The success rate of the suburethral sling procedure to treat intrinsic urethral
sphincter dysfunction is 80-90%. Periurethral bulking
injections with GAX-collagen
have a lower success rate of 45-65%
2. Detrusor instability is treated with behavioral
modification and medications to control involuntary contractions.
Urge
incontinence is the involuntary loss of urine associated with a
strong desire to void. Most urge incontinence is caused by detrusor or
bladder dyssynergia in which there is an
involuntary contraction of the bladder during distension with urine. The
management of urge incontinence includes bladder training, biofeedback, or
medical therapy. Treatment with anticholinergic
drugs (oxybutynin chloride), β-sympathomimetic agonists (metaproterenol
sulfate), Valium, antidepressants (imipramine
hydrochloride), and dopamine agonists (Parlodel)
has been successful.

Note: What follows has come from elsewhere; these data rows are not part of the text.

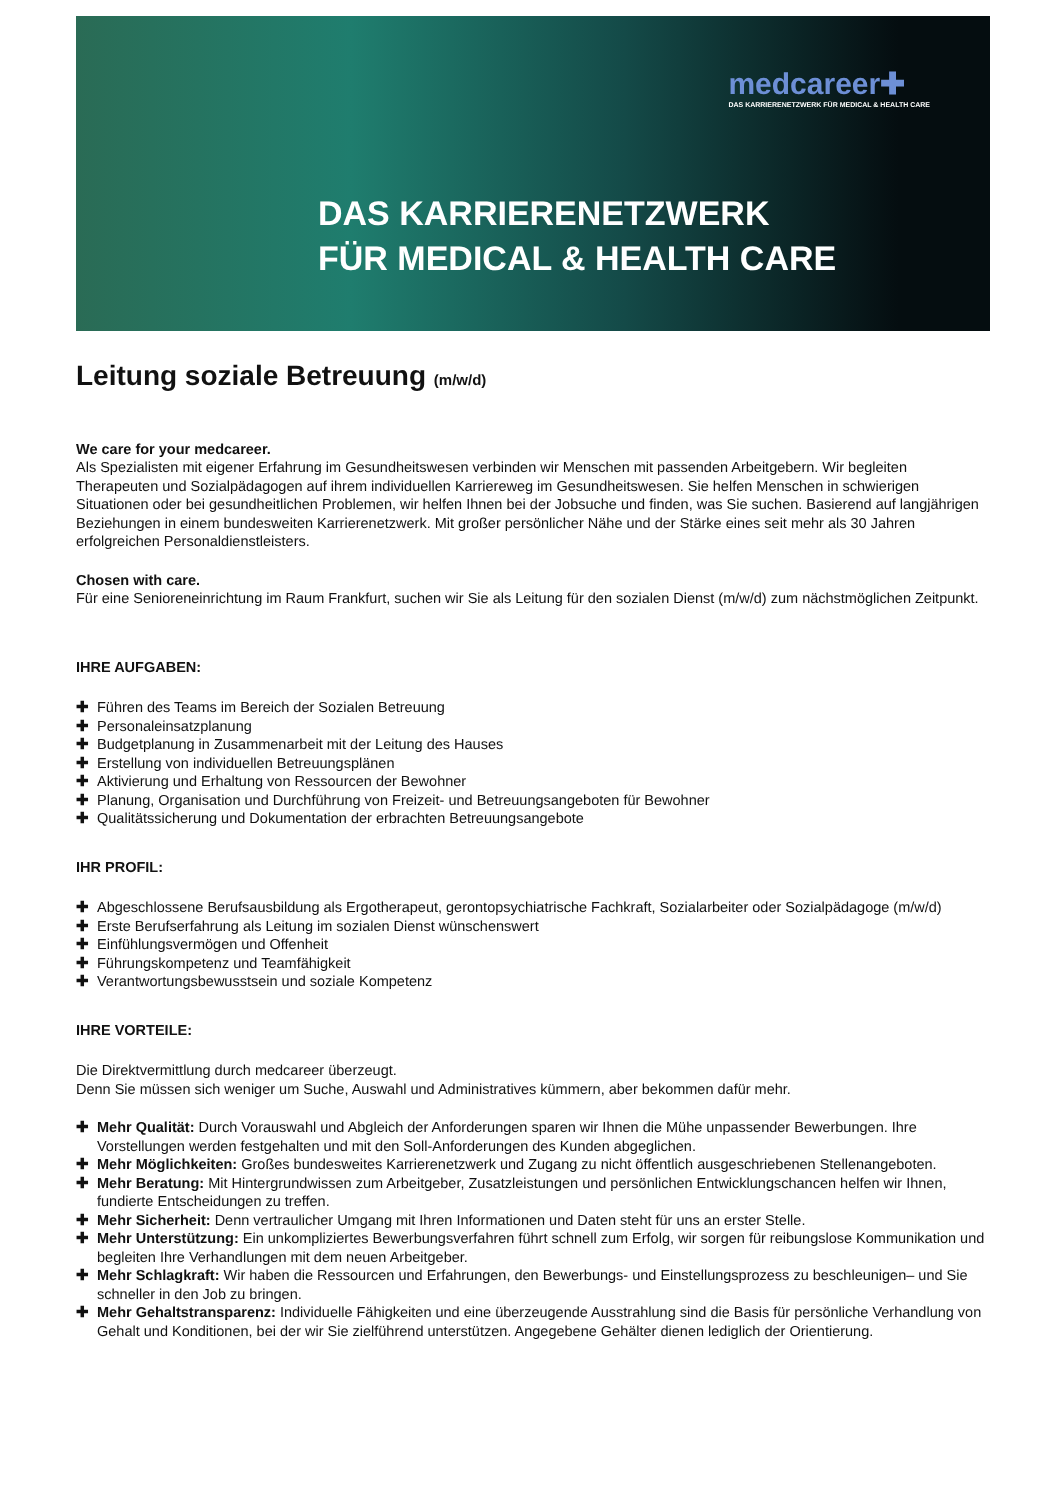medcareer✚
DAS KARRIERENETZWERK FÜR MEDICAL & HEALTH CARE
DAS KARRIERENETZWERK
FÜR MEDICAL & HEALTH CARE
Leitung soziale Betreuung (m/w/d)
We care for your medcareer.
Als Spezialisten mit eigener Erfahrung im Gesundheitswesen verbinden wir Menschen mit passenden Arbeitgebern. Wir begleiten Therapeuten und Sozialpädagogen auf ihrem individuellen Karriereweg im Gesundheitswesen. Sie helfen Menschen in schwierigen Situationen oder bei gesundheitlichen Problemen, wir helfen Ihnen bei der Jobsuche und finden, was Sie suchen. Basierend auf langjährigen Beziehungen in einem bundesweiten Karrierenetzwerk. Mit großer persönlicher Nähe und der Stärke eines seit mehr als 30 Jahren erfolgreichen Personaldienstleisters.
Chosen with care.
Für eine Senioreneinrichtung im Raum Frankfurt, suchen wir Sie als Leitung für den sozialen Dienst (m/w/d) zum nächstmöglichen Zeitpunkt.
IHRE AUFGABEN:
✚ Führen des Teams im Bereich der Sozialen Betreuung
✚ Personaleinsatzplanung
✚ Budgetplanung in Zusammenarbeit mit der Leitung des Hauses
✚ Erstellung von individuellen Betreuungsplänen
✚ Aktivierung und Erhaltung von Ressourcen der Bewohner
✚ Planung, Organisation und Durchführung von Freizeit- und Betreuungsangeboten für Bewohner
✚ Qualitätssicherung und Dokumentation der erbrachten Betreuungsangebote
IHR PROFIL:
✚ Abgeschlossene Berufsausbildung als Ergotherapeut, gerontopsychiatrische Fachkraft, Sozialarbeiter oder Sozialpädagoge (m/w/d)
✚ Erste Berufserfahrung als Leitung im sozialen Dienst wünschenswert
✚ Einfühlungsvermögen und Offenheit
✚ Führungskompetenz und Teamfähigkeit
✚ Verantwortungsbewusstsein und soziale Kompetenz
IHRE VORTEILE:
Die Direktvermittlung durch medcareer überzeugt.
Denn Sie müssen sich weniger um Suche, Auswahl und Administratives kümmern, aber bekommen dafür mehr.
✚ Mehr Qualität: Durch Vorauswahl und Abgleich der Anforderungen sparen wir Ihnen die Mühe unpassender Bewerbungen. Ihre Vorstellungen werden festgehalten und mit den Soll-Anforderungen des Kunden abgeglichen.
✚ Mehr Möglichkeiten: Großes bundesweites Karrierenetzwerk und Zugang zu nicht öffentlich ausgeschriebenen Stellenangeboten.
✚ Mehr Beratung: Mit Hintergrundwissen zum Arbeitgeber, Zusatzleistungen und persönlichen Entwicklungschancen helfen wir Ihnen, fundierte Entscheidungen zu treffen.
✚ Mehr Sicherheit: Denn vertraulicher Umgang mit Ihren Informationen und Daten steht für uns an erster Stelle.
✚ Mehr Unterstützung: Ein unkompliziertes Bewerbungsverfahren führt schnell zum Erfolg, wir sorgen für reibungslose Kommunikation und begleiten Ihre Verhandlungen mit dem neuen Arbeitgeber.
✚ Mehr Schlagkraft: Wir haben die Ressourcen und Erfahrungen, den Bewerbungs- und Einstellungsprozess zu beschleunigen– und Sie schneller in den Job zu bringen.
✚ Mehr Gehaltstransparenz: Individuelle Fähigkeiten und eine überzeugende Ausstrahlung sind die Basis für persönliche Verhandlung von Gehalt und Konditionen, bei der wir Sie zielführend unterstützen. Angegebene Gehälter dienen lediglich der Orientierung.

These pharmacologic agents will relax the detrusor muscle. In postmenopausal women who are not on
estrogen replacement therapy, estrogen therapy may improve urinary
control.
Multichannel urodynamic
study should be done for patients with stress incontinence prior to
surgical correction and in patients with urge incontinence not responsive to
medical therapy.
·
Dyspareunia, which is
genital pain associated with intercourse, and vaginismus,
which involves involuntary spasm of the muscles of the outer third of the
vagina, preventing vaginal penetration.
·
Hormone replacement therapy is recommended for
treatment of vasomotor symptom and urogenital atrophy
and to decrease the risk of vertebral and hip fractures.
·
Lichen sclerosus was formerly termed lichen sclerosus et atrophicus,
but recent studies have concluded that atrophy does
not exist. Patients with lichen sclerosus of
the vulva tend to be older; they typically
present with pruritus,
and the lesions are usually white with crinkled
skin and well-defined borders. The histologic
appearance of lichen sclerosus includes loss of
the rete pegs within the dermis, chronic inflammatory
infiltrate below the dermis, the development of a homogenous subepithelial layer in the dermis, a decrease in the number
of cellular layers, and a decrease in the number of melanocytes.
Mechanical trauma produces bullous areas of lymphedema and lacunae, which are then filled with
erythrocytes. Ulcerations and ecchymoses may be seen
in these traumatized areas as well. Mitotic
figures are rare in lichen sclerosus, and
hyperkeratosis is not a feature. While a significant cause of
symptoms, lichen sclerosus is not a premalignant lesion. Its importance lies
in the fact that it must be distinguished from vulvar
squamous cancer.
·
Current studies
to watch for menopause:
- Kronos Early Estrogen Prevention Study (KEEPS) is an ongoing study evaluating estrogen given either orally or transdermally to recently postmenopausal women to see if starting HT earlier modifies the effect on atherosclerotic disease. Progesterone is given to women who have their uterus.
- The Early versus Late Intervention Trial with Estradiol (ELITE) study is currently evaluating women less than 6 years postmenopausal versus women greater than 10 years postmenopausal and the effect of estradiol on the development of atherosclerotic changes. Progesterone is given to women with their uterus.
- The Study of Women Across the Nation (SWAN) is observing midlife transition and normal aging in women of five different American ethnic groups.